Seventeen -year-old secondary school Jenique Matthias said the school closure is a big setback for her as she was in an advantaged stage of preparing for the Caribbean-wide Caribbean Examination Council’s school leaving proficiency exam which could largely determine her access to  higher studies and determine her employment prospects.

Jenique Matthias
Orvil Samuel
Jenique Matthias, 17, longs to get back to school to continue her education.

 “I can’t get to study now or complete the school-based part of the exams,” she said, adding that self-studying in the shelter is hard because of the lack of privacy.

“This has all impacted me significantly,” Jenique adds.

With the country still struggling to come to grips with life in the aftermath of a volcano spewing ash and pyroclastic flows daily, online education has also been suspended.

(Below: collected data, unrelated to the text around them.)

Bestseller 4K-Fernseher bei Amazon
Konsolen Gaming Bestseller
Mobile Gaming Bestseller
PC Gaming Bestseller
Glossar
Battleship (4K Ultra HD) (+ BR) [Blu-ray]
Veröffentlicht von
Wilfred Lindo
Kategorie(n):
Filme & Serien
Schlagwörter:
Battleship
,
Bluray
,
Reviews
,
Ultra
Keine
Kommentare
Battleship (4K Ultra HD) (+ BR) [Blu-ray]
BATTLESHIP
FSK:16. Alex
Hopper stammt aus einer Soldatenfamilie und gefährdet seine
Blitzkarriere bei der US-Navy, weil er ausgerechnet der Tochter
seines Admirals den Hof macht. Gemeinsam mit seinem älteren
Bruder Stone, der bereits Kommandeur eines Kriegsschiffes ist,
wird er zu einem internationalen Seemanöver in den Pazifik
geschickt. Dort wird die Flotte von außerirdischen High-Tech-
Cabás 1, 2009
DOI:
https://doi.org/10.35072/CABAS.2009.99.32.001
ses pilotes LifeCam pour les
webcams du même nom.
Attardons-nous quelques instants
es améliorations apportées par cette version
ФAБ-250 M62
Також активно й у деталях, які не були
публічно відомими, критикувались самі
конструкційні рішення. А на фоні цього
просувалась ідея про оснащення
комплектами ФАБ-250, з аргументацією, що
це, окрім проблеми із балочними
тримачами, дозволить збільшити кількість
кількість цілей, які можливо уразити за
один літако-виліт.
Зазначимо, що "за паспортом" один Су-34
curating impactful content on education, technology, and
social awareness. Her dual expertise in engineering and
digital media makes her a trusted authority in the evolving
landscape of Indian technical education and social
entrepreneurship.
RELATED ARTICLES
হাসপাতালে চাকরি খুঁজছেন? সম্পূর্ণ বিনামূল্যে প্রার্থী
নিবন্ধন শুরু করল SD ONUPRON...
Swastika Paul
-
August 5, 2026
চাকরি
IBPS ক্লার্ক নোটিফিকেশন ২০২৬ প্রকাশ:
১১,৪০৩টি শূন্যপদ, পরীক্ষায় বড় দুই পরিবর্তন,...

UNICEF Representative for the Eastern Caribbean Area Dr Aloys Kamuragiye said the agency remains  focussed on responding to the immediate needs of displaced citizens.  An initial shipment of water and sanitation supplies which reached Saint Vincent within 24 hours of the eruption has been supplemented with additional shipments of personal protective equipment.

“The situation is still very dire for children and their families and we are continuing to work with authorities to respond to the immediate basic needs in this phase. At the same time, we are carrying out the needs assessment and will work to help return the situation in Saint Vincent to normalcy as soon as possible,” Dr. Kamuragiye maintained.

UNICEF has estimated that it will need an additional US$1.1 million to respond to the immediate needs of children and their families in the next four weeks.

The Bethel High School is now home to over 100 evacuees.
Orvil Samuel
The Bethel High School is now home to over 100 evacuees.